REQUIRED TASK
Copy the lines of every entry below verbatim, leaving out the pictures.

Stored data
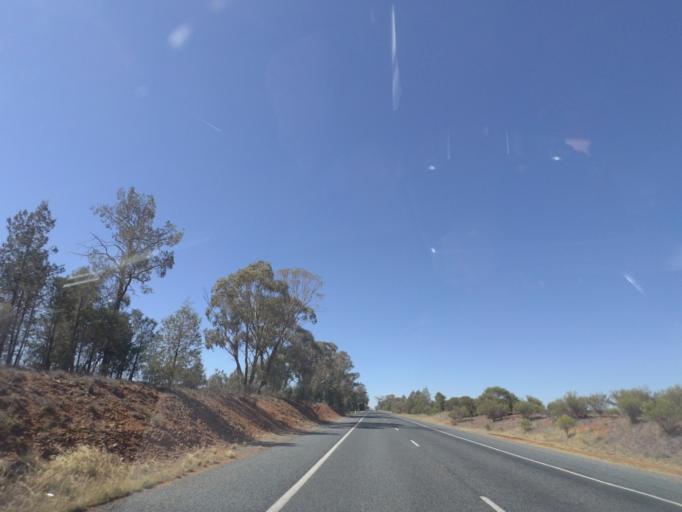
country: AU
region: New South Wales
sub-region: Bland
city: West Wyalong
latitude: -34.1622
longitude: 147.1165
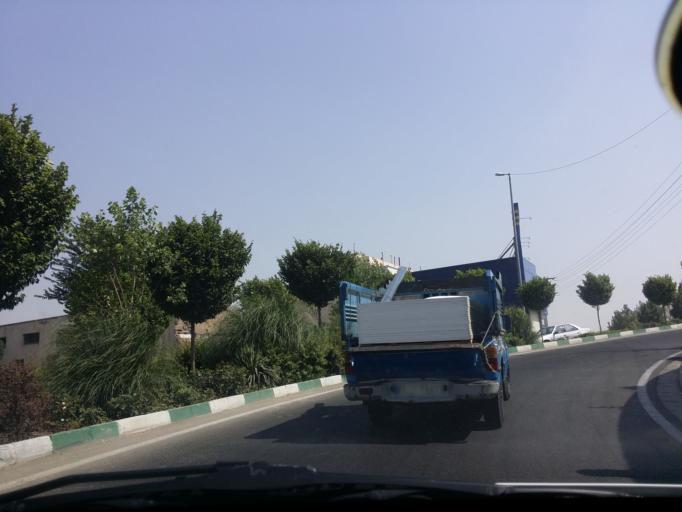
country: IR
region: Alborz
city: Karaj
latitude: 35.7903
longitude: 51.0045
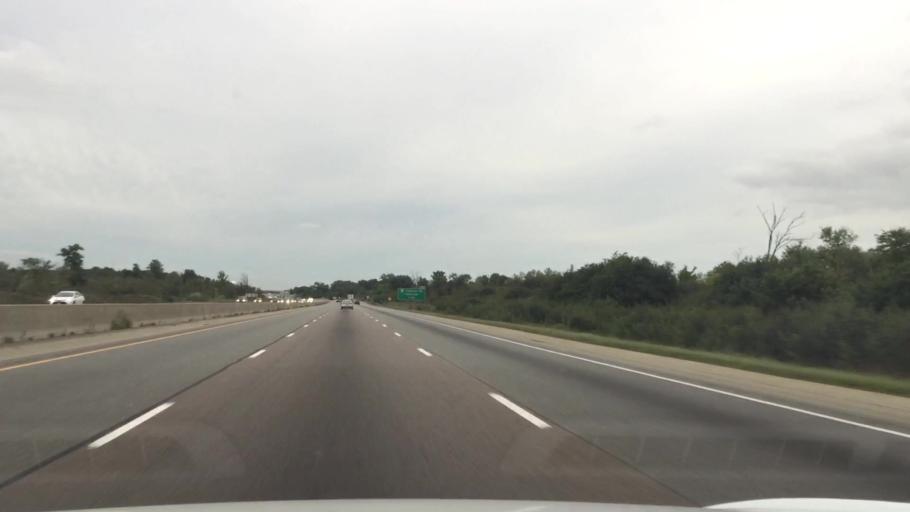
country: CA
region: Ontario
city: Cambridge
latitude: 43.4304
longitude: -80.2632
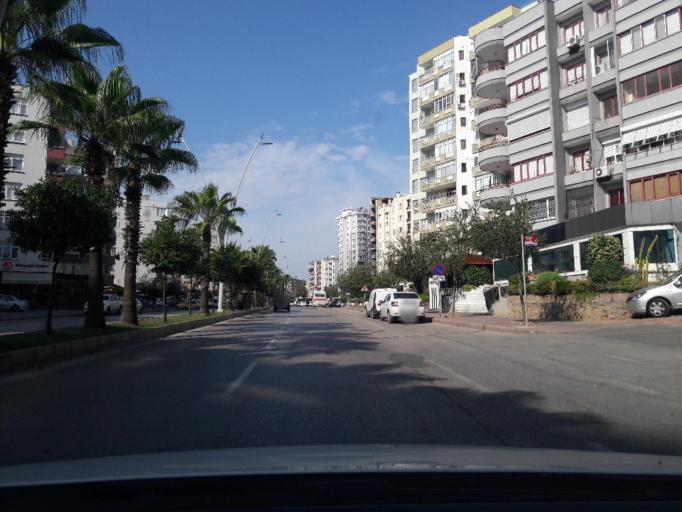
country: TR
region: Adana
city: Adana
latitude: 37.0153
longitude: 35.3246
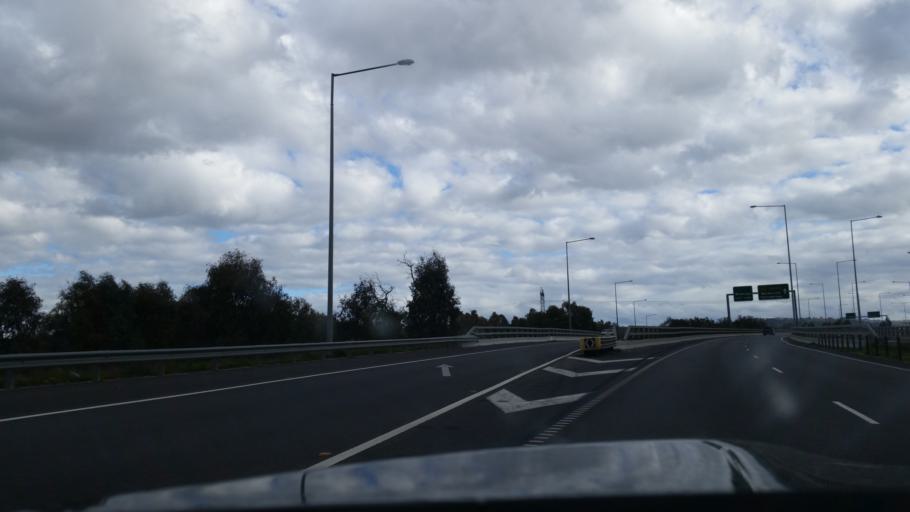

RESPONSE TO THE TASK
country: AU
region: New South Wales
sub-region: Bland
city: West Wyalong
latitude: -34.1622
longitude: 147.1165
country: IR
region: Alborz
city: Karaj
latitude: 35.7903
longitude: 51.0045
country: CA
region: Ontario
city: Cambridge
latitude: 43.4304
longitude: -80.2632
country: TR
region: Adana
city: Adana
latitude: 37.0153
longitude: 35.3246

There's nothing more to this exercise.